## What is required
Locate each line in the data below that contains the word "there", and copy those lines.

[Chart interpretation exercises]
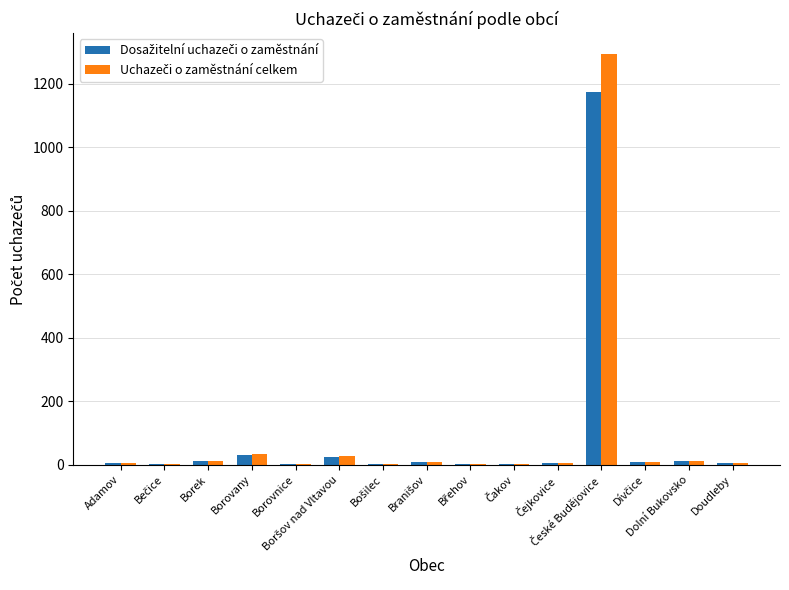

How many groups of bars are there?

15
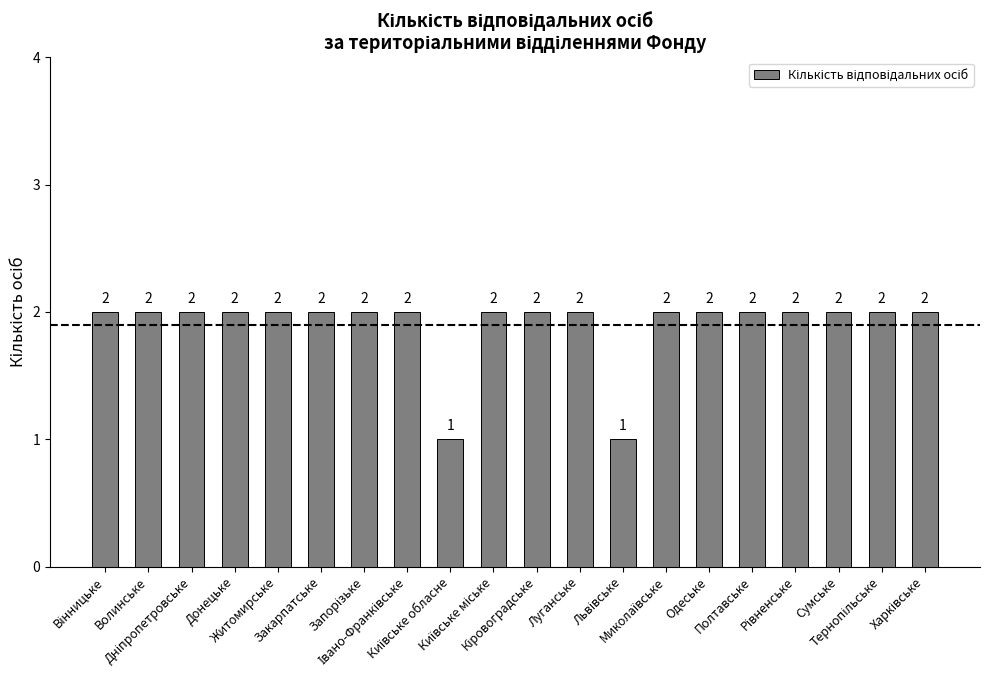

Count the values in the range 2 to 3.

18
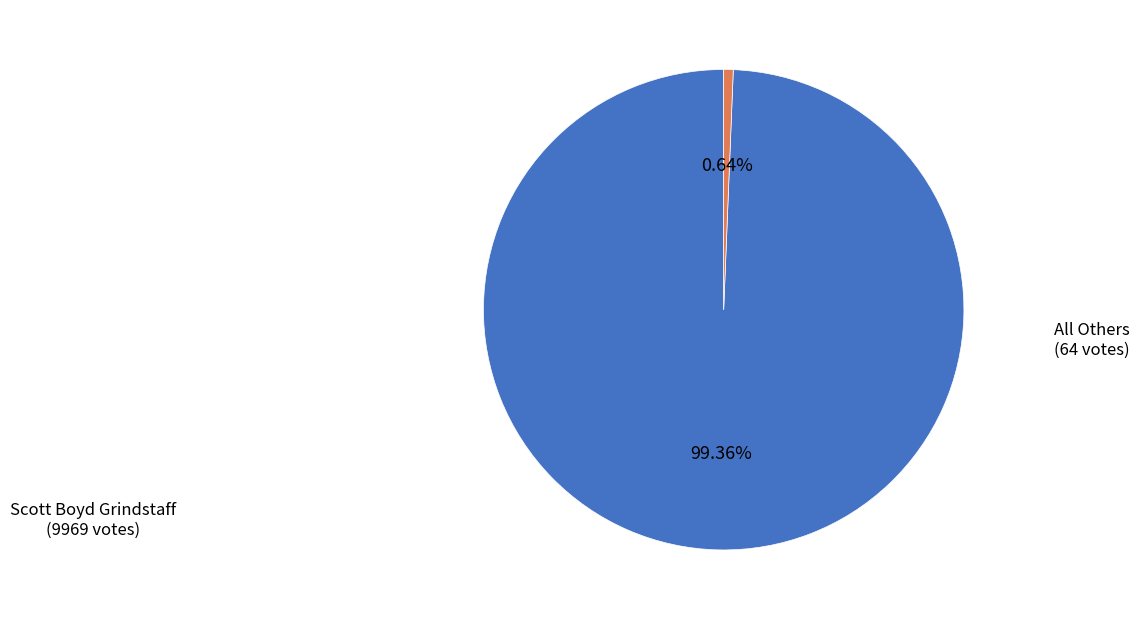

Is there a majority slice in this chart?

Yes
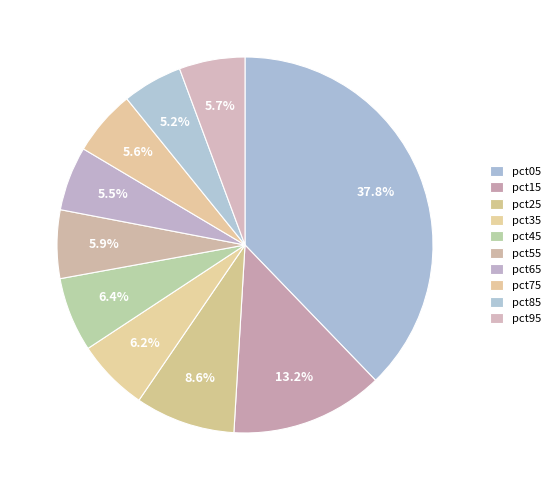

Does pct65 account for over 50% of the chart?

No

## Worked solution
How many groups of bars are there?
Is there a majority slice in this chart?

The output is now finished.